Follow me on                 

Aalok Khandekar

Aalok Khandekar

I am Assistant Professor of Anthropology/ Sociology at Department of Liberal Arts, Indian Institute of Technology Hyderabad (IITH). I hold B.E. and M.S. degrees in Electrical Engineering (Veermata Jijabai Technological Institute, Mumbai University (India, 2002) and Pennsylvania State University (U.S.A., 2004) respectively), and a Ph.D. in Science and Technology Studies (STS) from the STS Department at Rensselaer Polytechnic Institute (U.S.A., 2010). Before joining the faculty at IITH, I have held academic appointments at the Faculty of Arts and Social Sciences, Maastricht University (Netherlands) and the School of Engineering, Rensselaer Polytechnic Institute (U.S.A.).

At the broadest level, my research explores the interconnections between science, technology, and society writ large. My doctoral research examined the transnational movements of engineering students and professionals between India and the United States, as a window into understanding emergent contours of a globalized knowledge economy. Since, I have also explored the role of science, technology, and engineering in advancing Development and Sustainability goals, in particular as part of the Nanotechnologies for Development project housed at the Maastricht University Science, Technology, and Society Studies (MUSTS) research group.

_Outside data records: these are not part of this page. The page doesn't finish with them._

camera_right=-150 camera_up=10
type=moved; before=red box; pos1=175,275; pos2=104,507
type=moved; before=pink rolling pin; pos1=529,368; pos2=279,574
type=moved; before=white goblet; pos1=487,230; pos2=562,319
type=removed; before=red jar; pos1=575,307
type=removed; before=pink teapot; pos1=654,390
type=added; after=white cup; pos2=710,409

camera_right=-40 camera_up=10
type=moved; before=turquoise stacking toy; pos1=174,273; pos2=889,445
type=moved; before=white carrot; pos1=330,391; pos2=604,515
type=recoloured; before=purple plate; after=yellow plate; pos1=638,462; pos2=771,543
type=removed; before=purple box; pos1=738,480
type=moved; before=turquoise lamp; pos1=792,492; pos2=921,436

My ongoing research seeks to understand and develop interdisciplinary collaborative capacity among variously positioned social actors (among researchers in the sciences, engineering, and the humanities and social sciences, policy makers, and civil society based advocates, for example) that is necessary to address complex sustainability challenges of the twenty-first century. In my rendering, such collaborations have many dimensions: they are simultaneously a problem of culture, of data, of infrastructure, and of ethics. Even as interdisciplinarity and collaboration have come to be valorized among scholarly and funding ecologies, models for actualizing such work are not yet readily available. Appropriate vocabularies, pedagogies, institutional reward structures, organizational modes, and ethical dispositions all need to be figured out still for meaningful interdisciplinary collaborations to take hold. In my current work, I participate in and help shape collaborations (with techno-scientific communities especially) that in turn also become objects of ethnographic scrutiny.

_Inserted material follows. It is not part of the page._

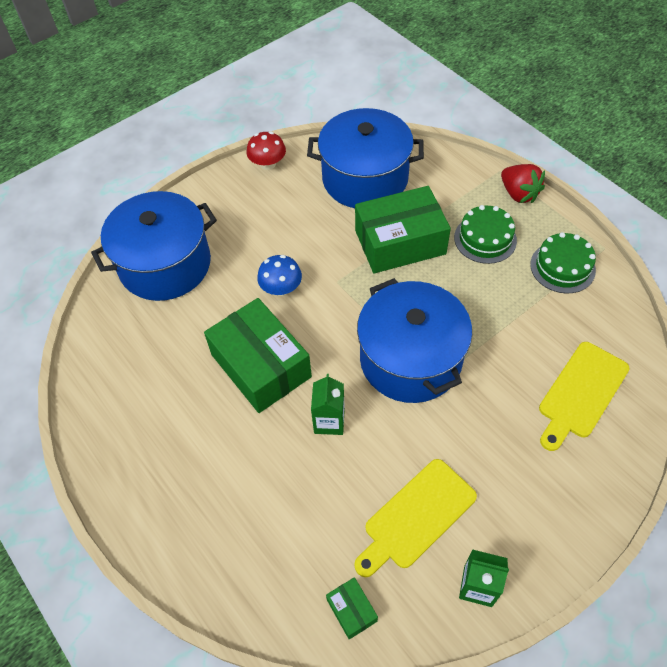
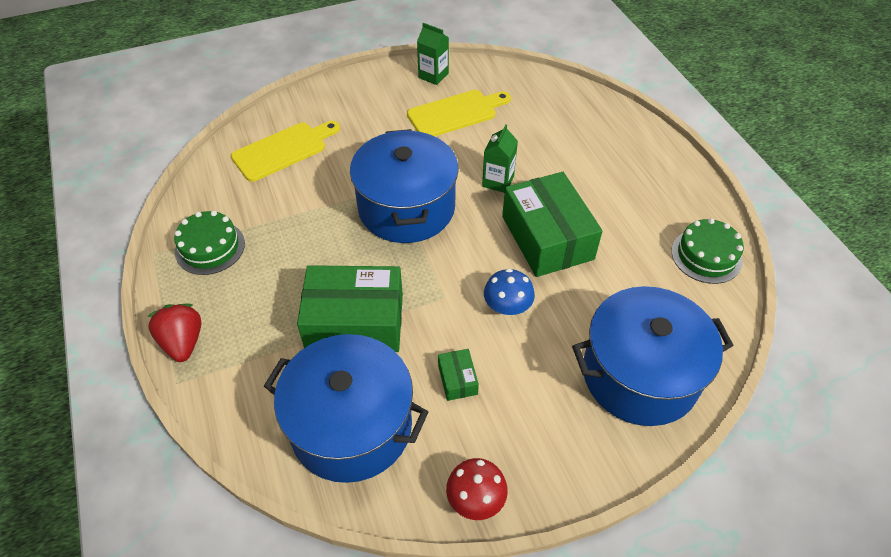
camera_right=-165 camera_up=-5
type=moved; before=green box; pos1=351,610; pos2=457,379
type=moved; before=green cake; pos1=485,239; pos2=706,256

Two projects that I am currently are particularly noteworthy in this context. First, I currently lead a collaborative research project focused on the cultural, political, and techno-scientific dimensions of air pollution governance in five Indian cities (Bengaluru, Chennai, Delhi, Hyderabad, and Pune). This project coordinates with similar research being conducted in other cities globally (including Albany (NY), Beijing, Houston, Los Angeles, New York City, Paris, and Philadelphia). Project findings and analysis are documented on an ongoing basis on The Asthma Files platform. The Asthma Files runs as an instance of the Platform for Experimental and Collaborative Ethnography (PECE platform), which is itself an ongoing effort to create (Drupal-based) open source research infrastructure that can simultaneously become a public archive and also enable transnational collaborative research in the Humanities and Social Sciences.

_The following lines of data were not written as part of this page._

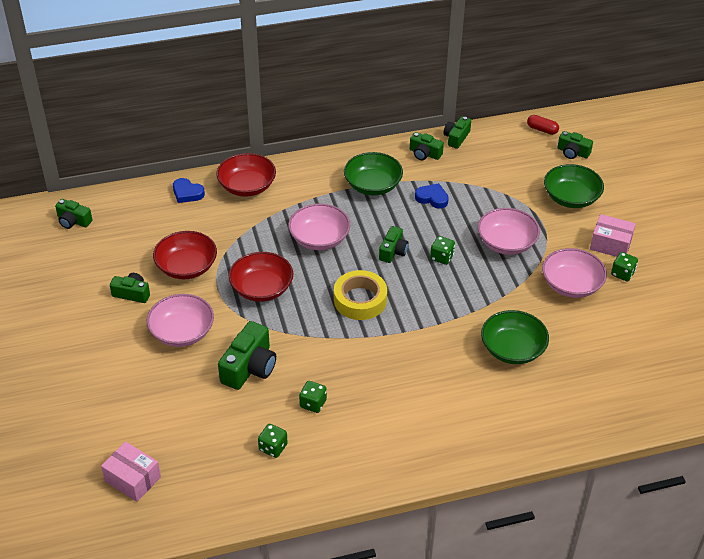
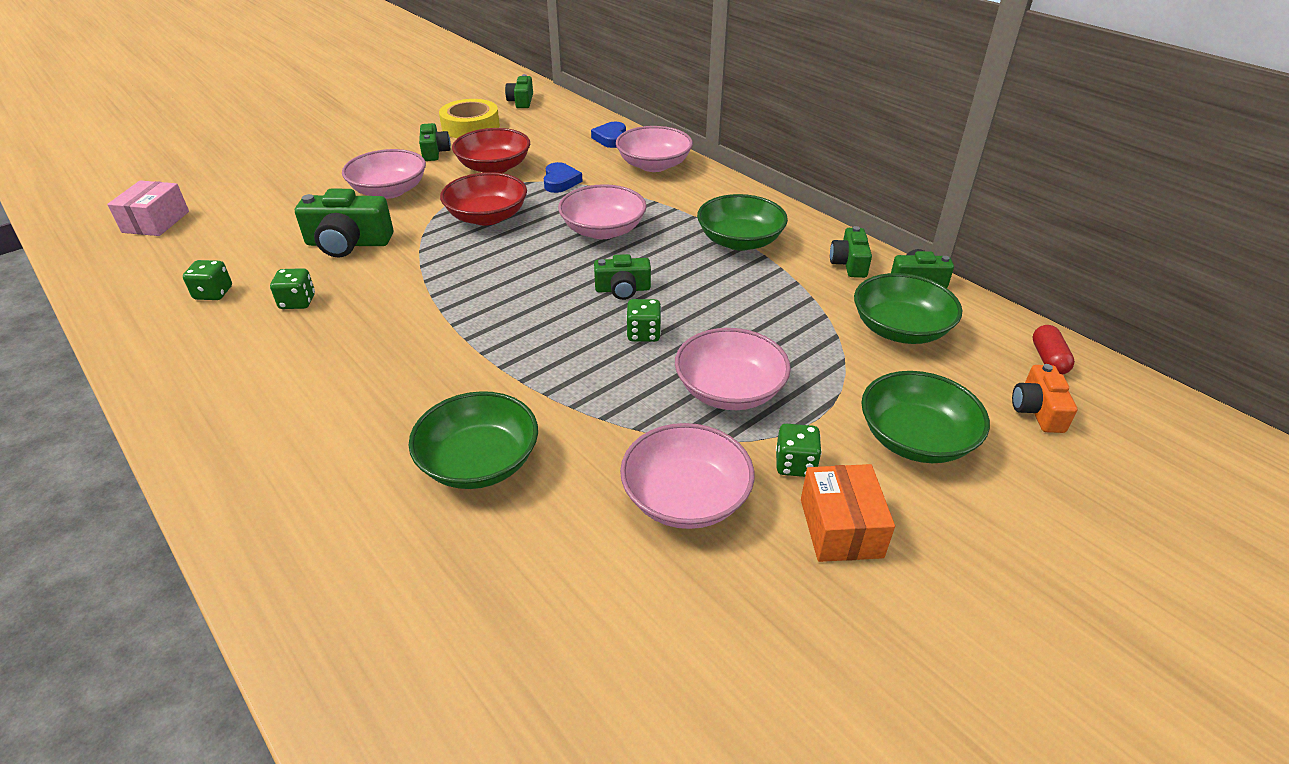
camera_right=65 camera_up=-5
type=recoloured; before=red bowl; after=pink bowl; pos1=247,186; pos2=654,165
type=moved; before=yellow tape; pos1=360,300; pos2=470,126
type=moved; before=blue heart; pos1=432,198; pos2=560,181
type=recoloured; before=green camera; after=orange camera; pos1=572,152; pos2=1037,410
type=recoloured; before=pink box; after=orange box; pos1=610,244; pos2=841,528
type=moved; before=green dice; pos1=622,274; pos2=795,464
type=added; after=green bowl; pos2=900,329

Second, I am helping develop the STS Across Borders initiative, which will take the form of a physical exhibit at the upcoming annual conference of the Society for the Social Studies of Science (4S) to be held in Sydney, Australia from Aug 29 through Sept 1, 2018 and a digital archive with varied materials (scholarly texts, media and other reports, audio/video interviews, field research images, videos etc.) that will continue to be developed beyond the Sydney meetings. STS Across Borders aims to become an archive for the field of STS, helping identify various intellectual genealogies for scholarly engagements and establish grounds for a deeply diverse, plural, and transnational field of scholarly inquiry.

I teach a wide variety of courses at the intersection of cultural anthropology, STS, and South Asian studies at both the undergraduate and graduate levels. Courses I have taught include: Urban Futures, Globalization Studies, Network Society, Advanced Introduction to STS, and Ethnographic Research Design. I have also developed curricula for an undergraduate minor program on India Studies at Maastricht University and on Engineering & Society at Rensselaer Polytechnic Institute.